Rock bottom

People who have a substance problem often experience unpleasant situations and circumstances. In retrospect, especially in the context of telling their personal story of substance use, problem substance use and recovery (see personal narratives) people may describe some sort of crisis or low point that, at the time or later, becomes significant in that it seems to have caused or motivated them to change and address their drug problem. Commonly this is referred to as rock bottom – a low point from which it became possible to push oneself back up again.

The concept is contested only in the sense that there may be an implication that for a person to begin to effectively address their substance use it is necessary to reach ‘rock bottom’ and have a particularly unpleasant experience. This is not the experience of all people who have addressed their problem substance use; others, for example, say that a realisation were growing older, boredom or a new personal relationship with a partner or a child was the significant change that motivated them.

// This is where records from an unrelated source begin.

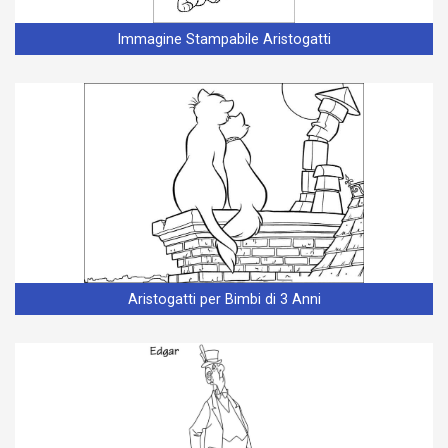
Immagine Stampabile Aristogatti
Aristogatti per Bimbi di 3 Anni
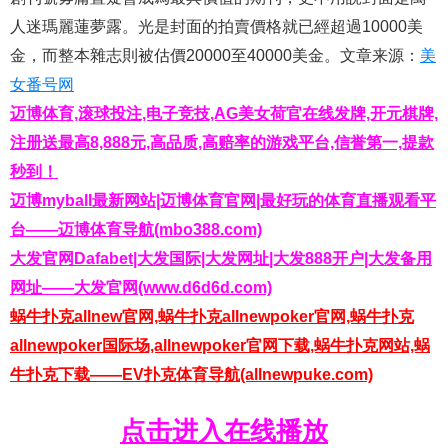
人迷瑪麗蓮夢露。光是封面的拍賣價格就已經超過10000美
金，而整本雜志則被估價20000至40000美金。文章来源：
美
女番号网
迈博体育,滚球投注,电子竞技,AG美女荷官在线发牌,开元棋牌,
注册送最高8,888元,高品质,高赔率的游戏平台,信誉第一,提款
秒到！
迈博myball最新网站|迈博体育官网|最好玩的体育直播观看平
台——迈博体育导航(mbo388.com)
大发官网Dafabet|大发国际|大发网址|大发888开户|大发备用
网址——大发官网(www.d6d6d.com)
蜗牛扑克allnew官网,蜗牛扑克allnewpoker官网,蜗牛扑克
allnewpoker国际场,allnewpoker官网下载,蜗牛扑克网站,蜗
牛扑克下载——EV扑克体育导航(allnewpuke.com)
点击进入在线播放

It is worth noting that some people will describe a ‘rock bottom’ incident which for them, in retrospect, has significance; yet, when asked, they will concede that the incident was not the worst thing that ever happened to them or the worst situation they have been in. Also, when prompted, people will concede that, at the time, it did not motivate immediate change. It is possible that for some people a ‘rock bottom’ story is a device that helps them explain to themselves and to others the complex motivation and situation that caused them to address their substance use problem and why, on this occasion they were able to make progress while on other occasions they could not make or sustain progress.